Дед смотрит на меня с недоверием. Думает ли он о том, что я знаю о характере этого сотрудничества. Или о чем-то другом.
- С Аджибаевыми смотри не спутайся! – замечает он в итоге. – Будут угрожать, напомни им про Пятьдесят четвертый куб, - я смотрю на деда с интересом. – Ага, раскатал губу! Так я тебе компромат и подарил. Так и скажи, Петрович их под этим кубом похоронит, если что… И да, - он уже встает. – Зря ты без охраны ездишь… Да и ходишь тоже… Это тебе не Европа. Тут это не кончилось... Тут это никогда не кончится! – добавляет он, не без гордости.
Он уходит.
Я выдыхаю.
И иду к бару.
Вечер проходит про отработанной схеме – я разбираю бумаги, в которых мало понимаю, и пью.
Утром я решаюсь позвонить:
- Добрый день, Юлия Борисовна. Это Вадим, – я, в принципе, готов к тому, что мне придется называть фамилию, но она понимает. Или, может быть, узнает.
Мы встречаемся в тот же день в парке у ее дома. Я прихожу с пустыми руками. Пока собирался, то думал о каких-то цветах, но, в конце концов, решил, что не хочу лишнего пафоса. Я вижу этого человека второй раз в жизни и совершенно не представляю, чего от него ждать.
Очевидно, что она думает примерно так же.
Во всяком случае, мы не знаем, что сказать друг другу в первый момент.
- Вы простите, - начинаю я скованно. – В прошлый раз…
- Момент был сложный, - подхватывает она мою реплику на полуслове. Я смотрю на нее с интересом и благодарностью.
Ей не должно быть больше пятидесяти. Точнее, ей ровно сорок восемь лет. И выглядит она примерно на свой возраст. При том, что одета очень хорошо, но годы – их никуда не денешь. Ивану было бы сейчас пятьдесят, для мужчины совсем немного, но выглядел бы он старше, значительно старше.
Поглощенный этими вычислениями, я молчу.

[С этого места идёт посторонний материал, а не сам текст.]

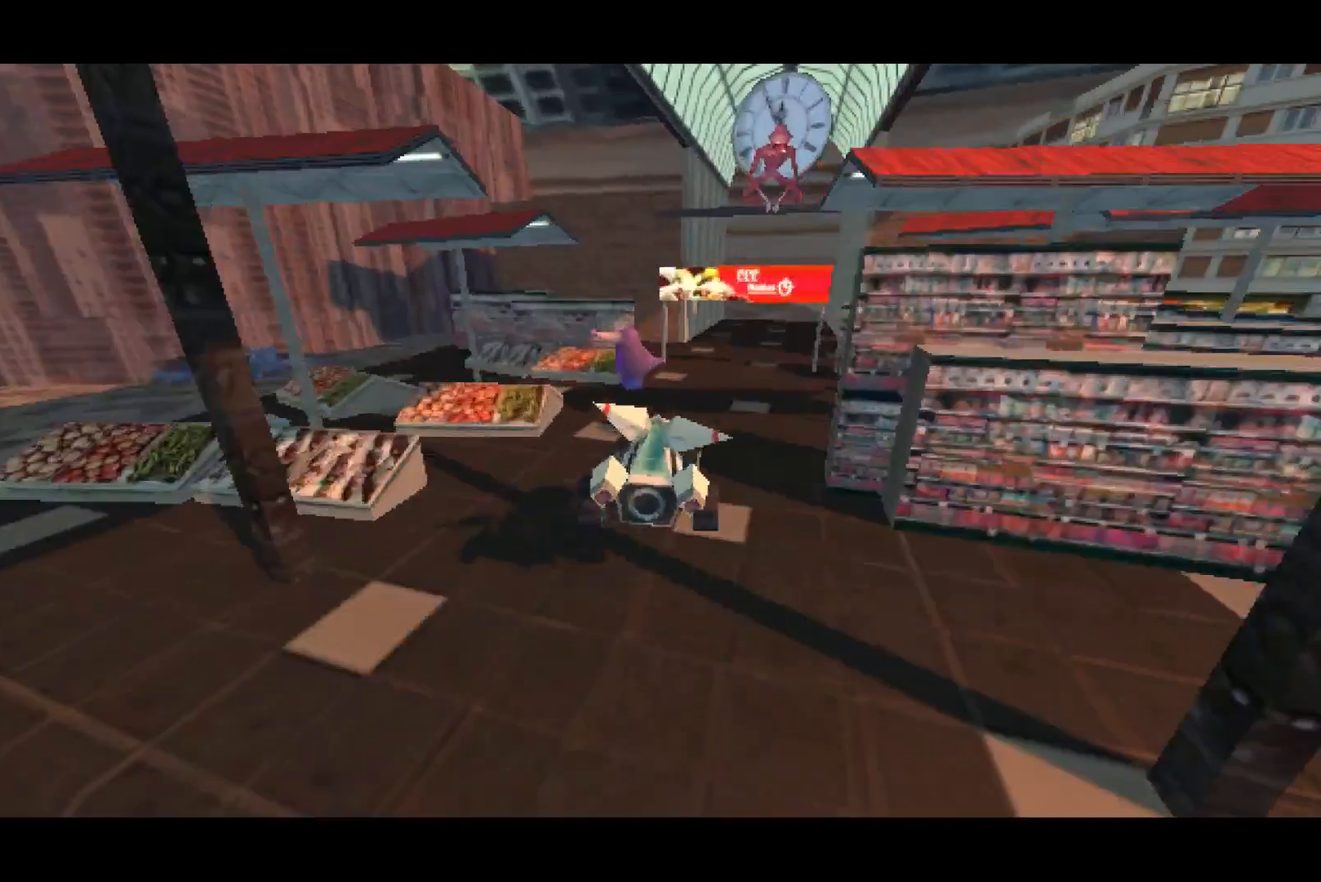
{"dt_ms": 500, "buttons": [], "left_stick": "up-right", "right_stick": "center", "button_events": [[67, "R1", "down"], [117, "R1", "up"], [450, "CROSS", "up"]]}
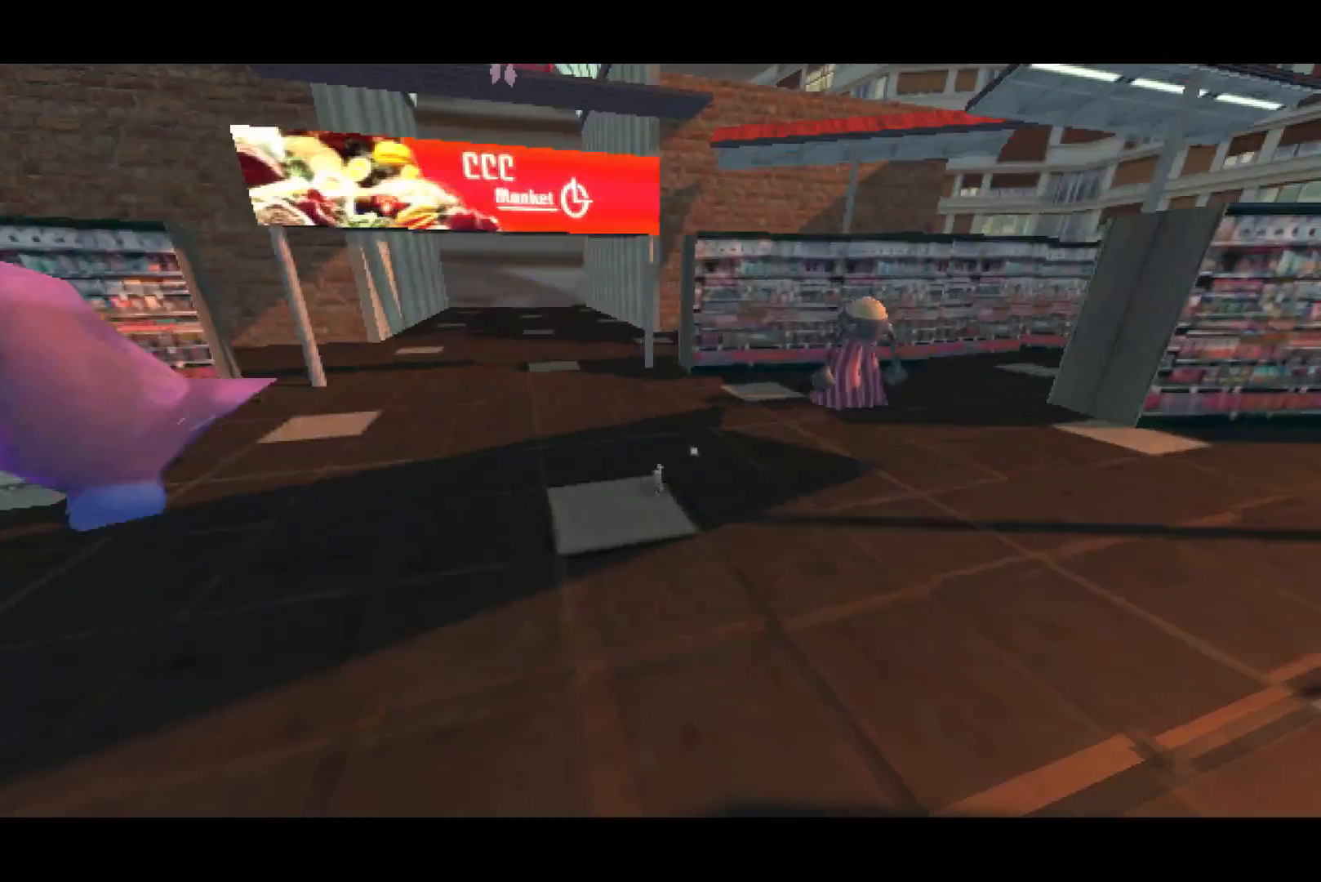
{"dt_ms": 500, "buttons": [], "left_stick": "up-right", "right_stick": "center", "button_events": []}
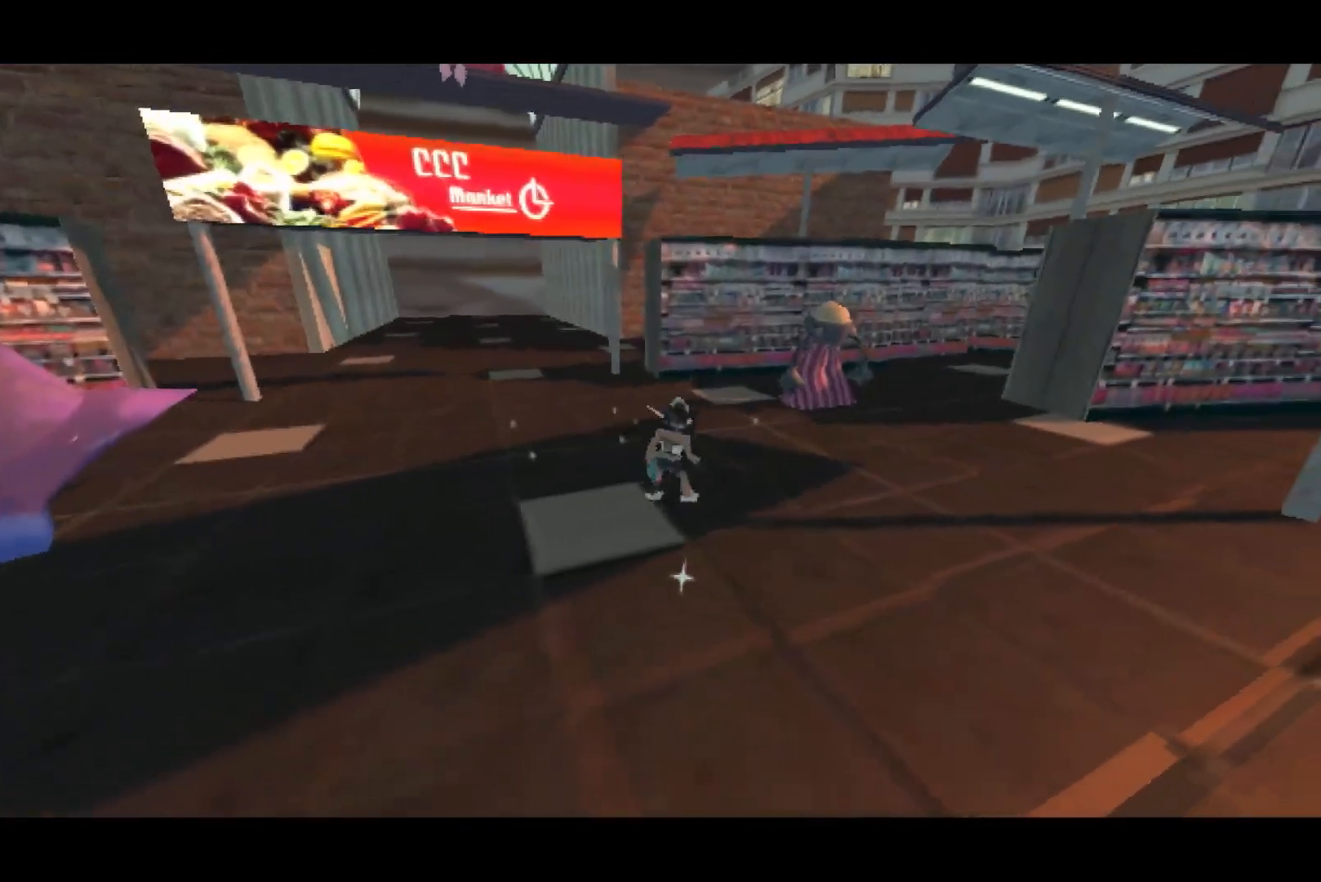
{"dt_ms": 500, "buttons": [], "left_stick": "up-right", "right_stick": "center", "button_events": []}
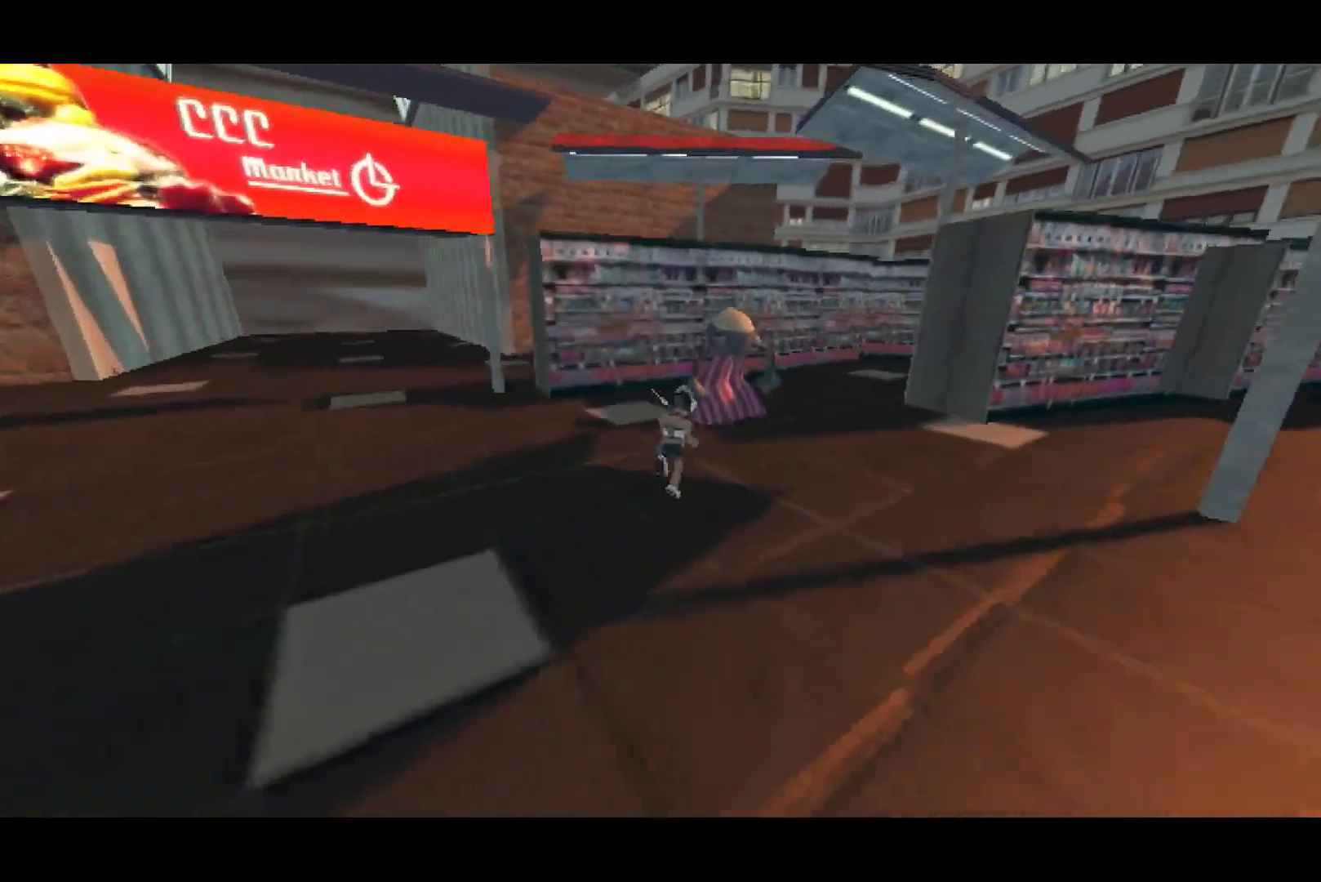
{"dt_ms": 500, "buttons": [], "left_stick": "up-right", "right_stick": "center", "button_events": [[50, "CROSS", "down"], [233, "CROSS", "up"], [333, "CROSS", "down"], [483, "CROSS", "up"]]}
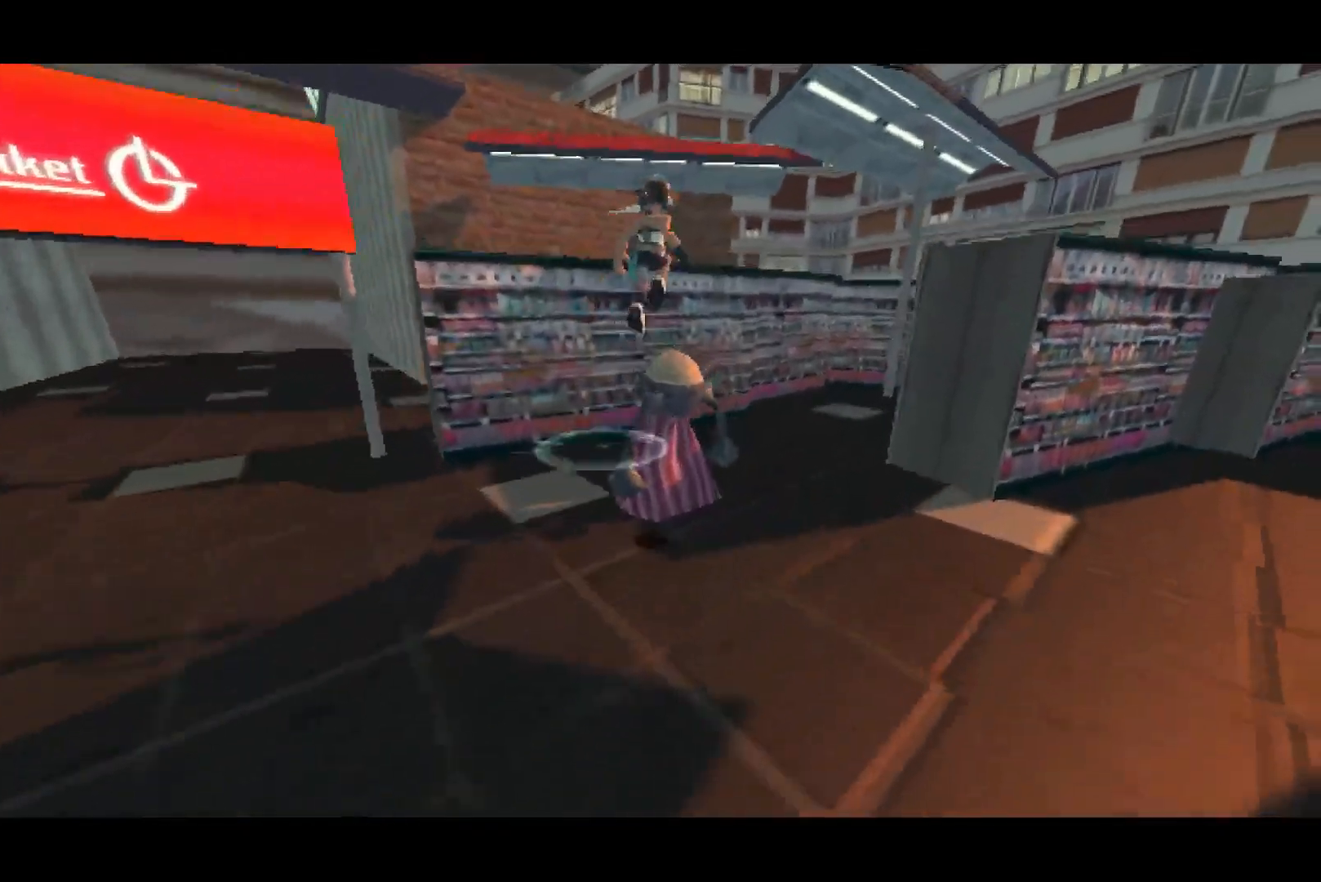
{"dt_ms": 1000, "buttons": [], "left_stick": "up", "right_stick": "left", "button_events": [[633, "CROSS", "down"], [867, "CROSS", "up"]]}
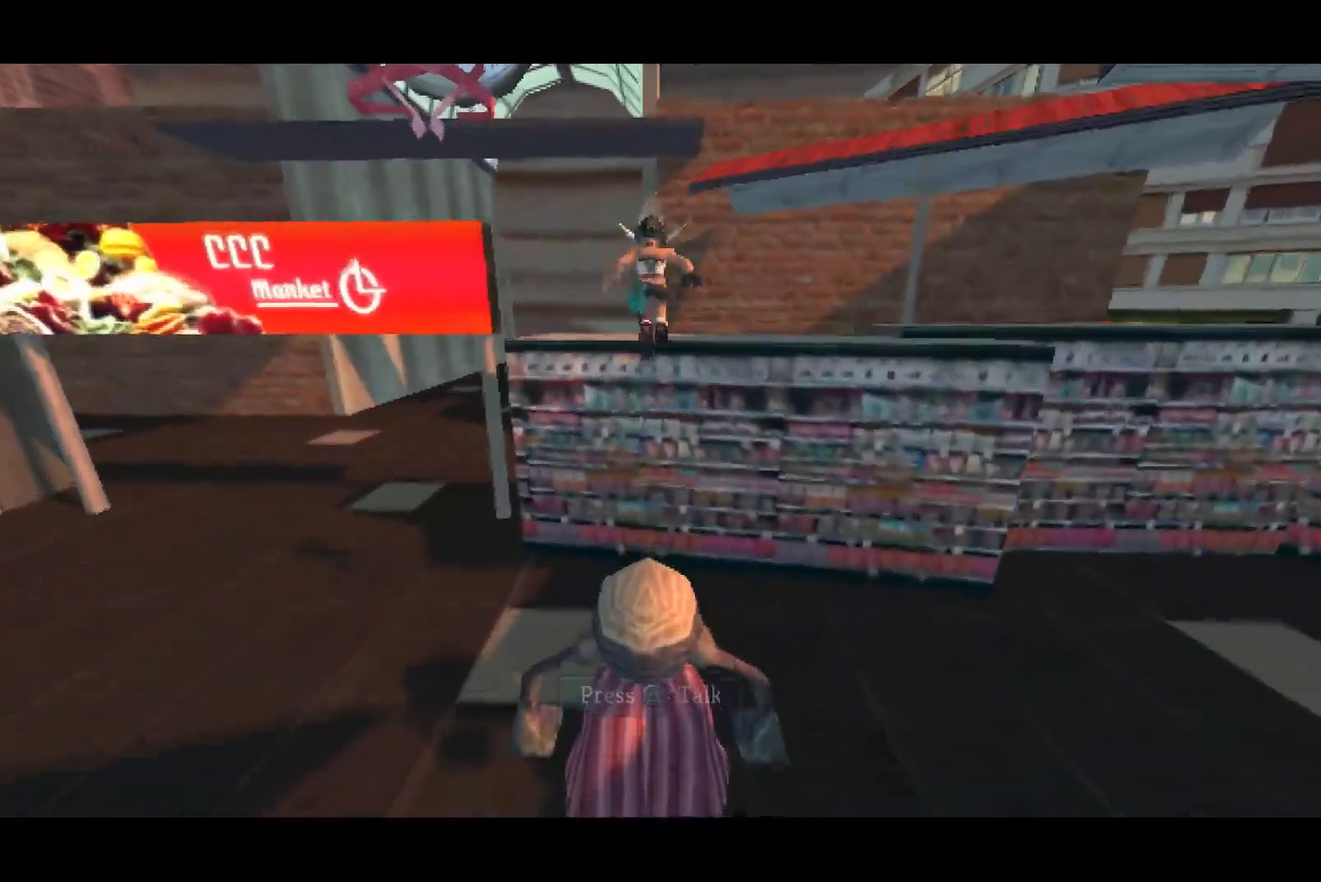
{"dt_ms": 500, "buttons": [], "left_stick": "up", "right_stick": "left", "button_events": [[50, "CROSS", "down"], [433, "CROSS", "up"]]}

Она тоже. И с интересом меня рассматривает. Я тоже ловлю себя на том, что пытаюсь угадать в ее лице свое. Получается плохо – весь в отца…
- Я не знаю, зачем я позвонил, - говорю я честно. – Просто я сейчас в городе… Спустя много лет.
- Ты учился в Европе, - говорит она мягко.
- В Германии, - зачем-то уточняю я. – Я… - что я должен сказать?
- Это хорошо, что ты позвонил. Мне тоже надо с тобой поговорить. Попросить прощения, наверное. Но, прежде всего, сказать… - она задумывается.
Я тоже думаю. Сложно сказать, о чем конкретно. Это моя мать? Эта чужая равнодушная женщина – часть меня? Она красива. Вероятно, она красива. Но что еще кроме этого? Почему она была с Иваном? Любила ли она его? Можно ли было его любить? Можно ли любить его сына?
- С ним невозможно было жить! – заявляю я вдруг. – Я не собираюсь Вас ни в чем упрекать! Я прожил с ним пятнадцать лет. Я понимаю, почему Вы ушли.
- Но… - возражает она, потупив взгляд. Я ее перебиваю:
- И я знаю, почему Вы не могли забрать меня с собой, - я сбиваюсь. – Во всяком случае, я знаю основную причину… И даже если это было не так… я не хочу знать ничего другого! Я не хочу Вас обвинять. Или прощать… Я пришел не за этим.
- А я хочу сказать, что и жалеть меня не надо. Я наладила свою жизнь. Может быть, не так богато, но достойно. У меня муж и дети. И… От твоего деда и от тебя мне ничего не нужно, - это она, конечно, про наш прошлый разговор.
- Я же извинился, - досадливо морщусь я.
- Поняла, но говорю на всякий случай… - она берет меня за руку. - Ты теперь совсем взрослый. И тогда, когда ты во мне нуждался, меня, к сожалению, не было с тобой. Но теперь… если я теперь могу чем-нибудь тебе помочь… Ответить на какой-то вопрос…
- Меня тоже не надо жалеть! – я неуверенно отнимаю руку. – Все это уже давно в прошлом. Иван давно умер. Тринадцать лет назад. Вы знали? – она кивает.
- Мы оба знаем, что тогда я не смогла бы тебе помочь… Но она, - я смотрю на нее с удивлением, - та женщина…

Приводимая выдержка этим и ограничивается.